Work to be completed>
Among the entries below, how many lines hold the word "action"? Reply with the number only.

= = = = =

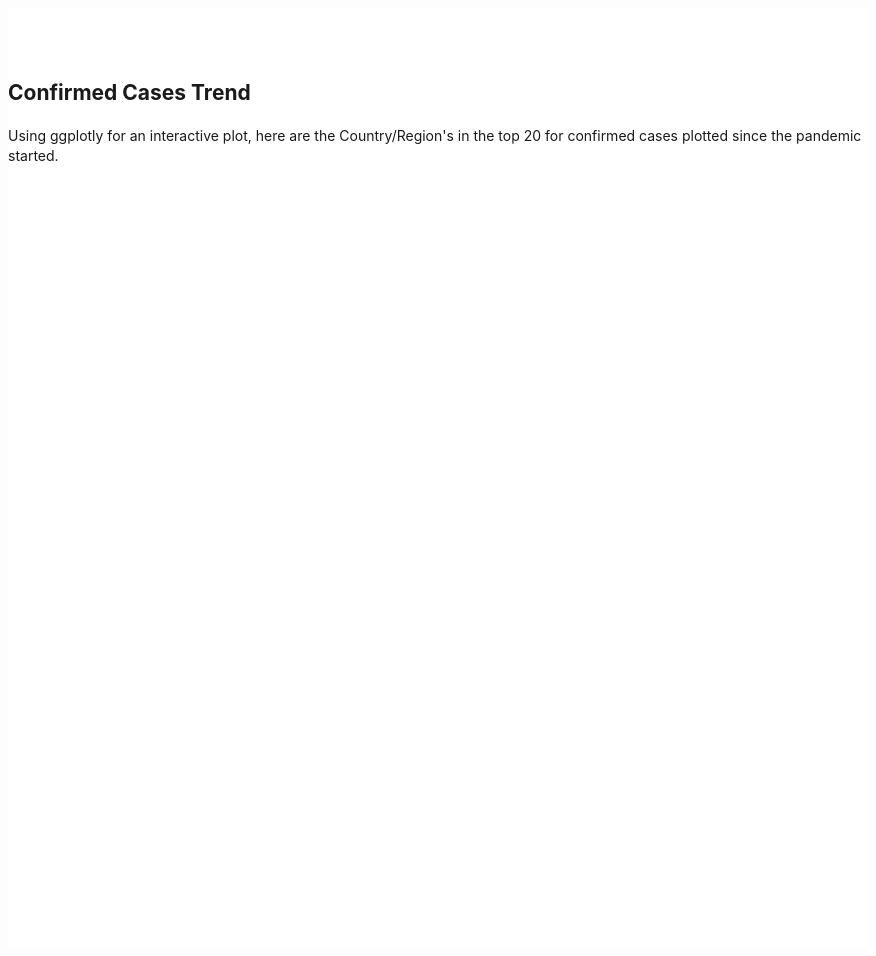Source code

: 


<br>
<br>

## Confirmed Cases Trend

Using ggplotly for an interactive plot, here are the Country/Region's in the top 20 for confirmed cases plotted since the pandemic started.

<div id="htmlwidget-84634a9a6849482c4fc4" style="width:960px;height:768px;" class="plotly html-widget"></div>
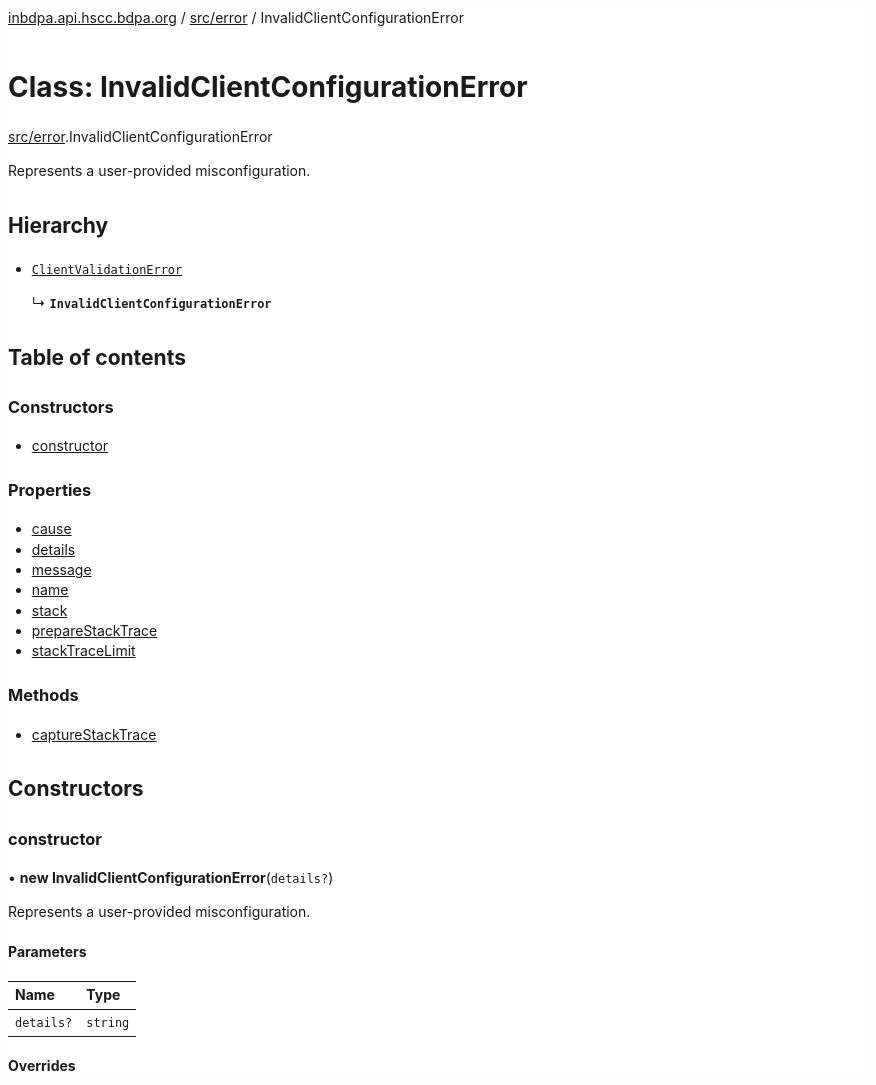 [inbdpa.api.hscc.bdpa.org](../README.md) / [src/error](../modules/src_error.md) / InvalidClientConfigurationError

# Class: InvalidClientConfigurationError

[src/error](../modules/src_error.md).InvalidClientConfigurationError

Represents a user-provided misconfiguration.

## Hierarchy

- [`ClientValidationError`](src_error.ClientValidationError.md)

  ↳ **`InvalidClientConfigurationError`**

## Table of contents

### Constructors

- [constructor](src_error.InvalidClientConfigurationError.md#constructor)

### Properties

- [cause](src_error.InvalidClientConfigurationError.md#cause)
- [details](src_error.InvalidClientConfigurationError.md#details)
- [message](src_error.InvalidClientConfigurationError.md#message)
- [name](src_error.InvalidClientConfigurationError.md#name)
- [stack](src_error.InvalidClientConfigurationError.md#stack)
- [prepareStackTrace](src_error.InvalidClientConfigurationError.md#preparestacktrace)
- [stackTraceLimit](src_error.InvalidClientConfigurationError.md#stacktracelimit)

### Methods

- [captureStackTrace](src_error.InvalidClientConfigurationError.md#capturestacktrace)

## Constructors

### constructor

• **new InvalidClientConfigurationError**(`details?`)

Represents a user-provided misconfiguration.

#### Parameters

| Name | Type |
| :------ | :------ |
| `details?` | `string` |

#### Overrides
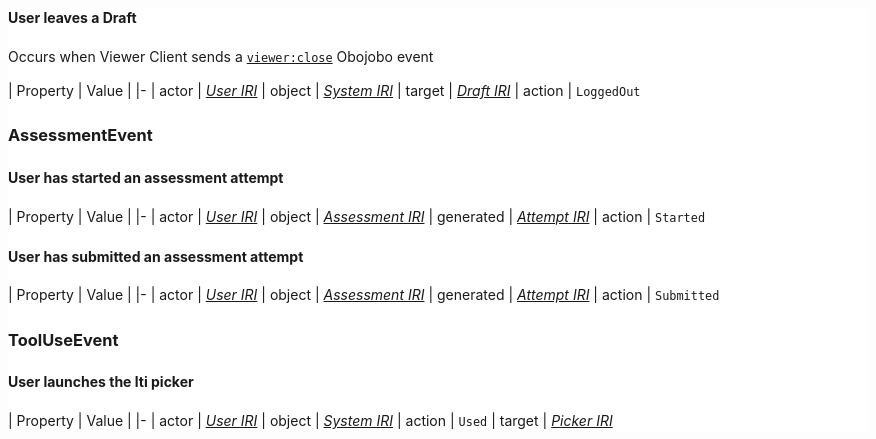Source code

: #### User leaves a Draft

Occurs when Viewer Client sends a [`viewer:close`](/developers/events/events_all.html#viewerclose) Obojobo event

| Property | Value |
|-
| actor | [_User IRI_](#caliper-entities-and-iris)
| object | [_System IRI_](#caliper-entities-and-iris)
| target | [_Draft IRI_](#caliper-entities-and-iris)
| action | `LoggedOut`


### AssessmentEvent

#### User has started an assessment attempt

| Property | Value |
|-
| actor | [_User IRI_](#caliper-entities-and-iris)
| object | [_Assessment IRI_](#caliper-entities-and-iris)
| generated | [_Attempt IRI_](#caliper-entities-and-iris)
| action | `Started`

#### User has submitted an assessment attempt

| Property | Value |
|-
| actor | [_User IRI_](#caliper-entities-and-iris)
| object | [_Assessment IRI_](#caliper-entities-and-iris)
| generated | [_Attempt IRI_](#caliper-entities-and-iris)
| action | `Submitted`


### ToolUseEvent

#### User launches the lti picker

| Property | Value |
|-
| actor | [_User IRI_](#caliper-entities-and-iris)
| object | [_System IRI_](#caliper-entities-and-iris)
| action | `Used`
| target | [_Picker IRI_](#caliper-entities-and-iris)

= = = = =

Answer>
4